* [Selected extract]
= = =

Accounting for stock involves physical stock counts to its valuation at the financial year end. The closing stock value to be registered in your company accounts would have impact on your corporation tax liability.

If your company is subject to an audit, you auditor will take a good look at your company’s stock valuation policy. Especially if the stock represents significant assets in the company’s accounts and high stock volume is involved.

Normally, your auditor would send their own people to attend stock take at your premises. They would use the stock record you provide them. They would test the effectiveness of your stock accounting system. they would seek understanding how your business is recording, valuing, managing and storing your stock items.

To begin with they would select samples of stock items on your stock record and trace it through to the physical stock item. If they noted any variances in your physical stock to that of your stock record. They would want to know how you deal with damaged stock and missing stock and so on.

Consequently, your auditor would issue either qualified or unqualified audit report. Ideally, you would like to have an unqualified audit report. Because, this means your stock accounting system is good and gives a true and fair view of your company stock’s affairs.

However, if your auditor going to issue a qualified audit report, they would give reasons for their qualified report. You can then work to improve your stock accounting system so that you would not get the same audit report in the subsequent year. It is very important you get your stock accounting system right especially stock is your major asset in your business.

Objectives of stock valuation

The stock value included in your balance sheet represents your company’s current assets, it is often referred to as the stock or closing stock value. Usually, stock can be turned into cash fairly quickly if necessary. Concurrently, this closing stock value included in your balance sheet also also represent the value excluded from your profit and loss account.

There are two objectives you can achieve playing with stock valuation figures. Firstly, you can shift your business profit from one year to another by overvaluing your stock to achieve minimum corporation tax liability. Secondly, you can create fictitious profit by undervaluing your stock.

For this reason, some companies may attempt to overvalue their stock in order to pay minimum corporation tax. On the other hand, others may try to undervalue their stock to improve their financial performance for borrowing or proposing dividends purposes. Dependent on what your business needs at the time. However, this is not allowed by law.

Stock accounting methods

Generally, there are three generally accepted methods of accounting stock.

  1. The First In First Out (FIFO)
  2. The Last In First Out (LIFO)
  3. The Weighted Average Cost valuation

FIFO is widely used by many businesses. The stock valuation using FIFO is stock that is received first is also sold first. LIFO is stock received last is sold first. This is opposite of FIFO. Whereas Weighted Average Cost valuation is taking all the stock costs and divide them by the number of stock to arrive at the average cost of stock per unit.

= = =

* [Data section]
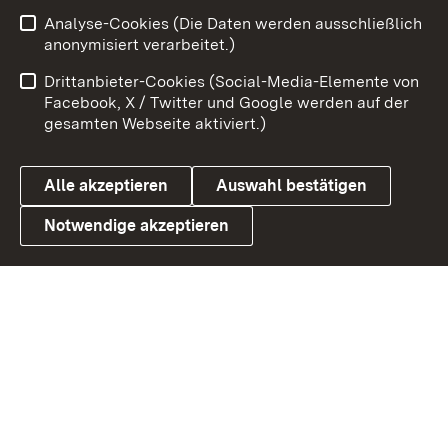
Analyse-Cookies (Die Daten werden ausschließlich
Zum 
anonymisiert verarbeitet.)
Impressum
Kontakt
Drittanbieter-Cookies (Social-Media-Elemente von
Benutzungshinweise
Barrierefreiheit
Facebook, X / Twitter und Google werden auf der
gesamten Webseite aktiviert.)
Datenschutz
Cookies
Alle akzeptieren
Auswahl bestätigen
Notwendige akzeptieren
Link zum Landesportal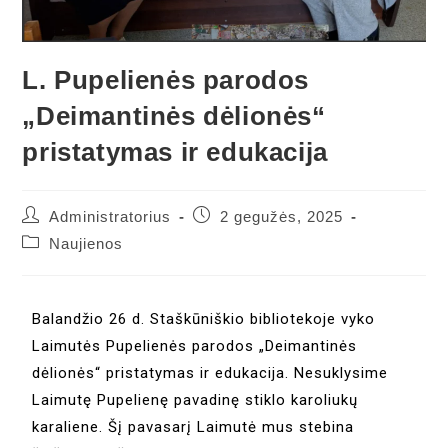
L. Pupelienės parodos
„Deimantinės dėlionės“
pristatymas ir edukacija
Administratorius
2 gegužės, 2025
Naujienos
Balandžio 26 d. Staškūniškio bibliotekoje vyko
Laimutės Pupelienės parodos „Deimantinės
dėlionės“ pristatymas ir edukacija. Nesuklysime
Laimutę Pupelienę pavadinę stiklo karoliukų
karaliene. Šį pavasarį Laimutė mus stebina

= = =

* [What you will do]
1. Name every stock accounting method that the text on stock valuation above lists.
2. Carry the text on stock valuation further, starting right after its final sentence.

* [Your written answers]
1. The First In First Out (FIFO) method, the Last In First Out (LIFO) method, and the Weighted Average Cost valuation.

2.
Generally speaking, choosing an accounting for stock method to used for your business is largely dependent on your business itself. For example, if you are in fresh fruits wholesale, the FIFO method may be suitable and if you are in a vintage wine seller then LIFO is.

Above all, your accounting for stock policy adopted must provide true and fair value of actual physical stock held. In other words, your stock value shall be closest to its net realizable value or cost.

Stock items management

It is ideal to have a system to keep track of your physical stock. You may use a bespoke stock accounting system or manual stock recording system. Organised your physical stock storage for easy access and counting. This would ease your stock replenishment task too.

Occasionally, schedule a physical stock count. This would flag up the variances between your physical stock and stock on your system. You could then update your stock record accordingly.

Also, investigate the stock variances such as what made up the physical and system stock variances. Sometime, the stock could be still in transit, or damaged or stolen. Encourage staff to report damaged stock items and have a record of how the stock was damaged.

On one hand, regular stock count would also help to identify slow moving stock items. What are you going to do with slow moving stock items? You may sell it at discounted price. Or may be you return them to your suppliers if you have that arrangement in place.

Likewise, for high demand stock items, are the stock coming in on time to meet the demand?

Besides, regular stock take would also encourage staff that handling stock to be more efficient in terms of storage and retrieving stock items.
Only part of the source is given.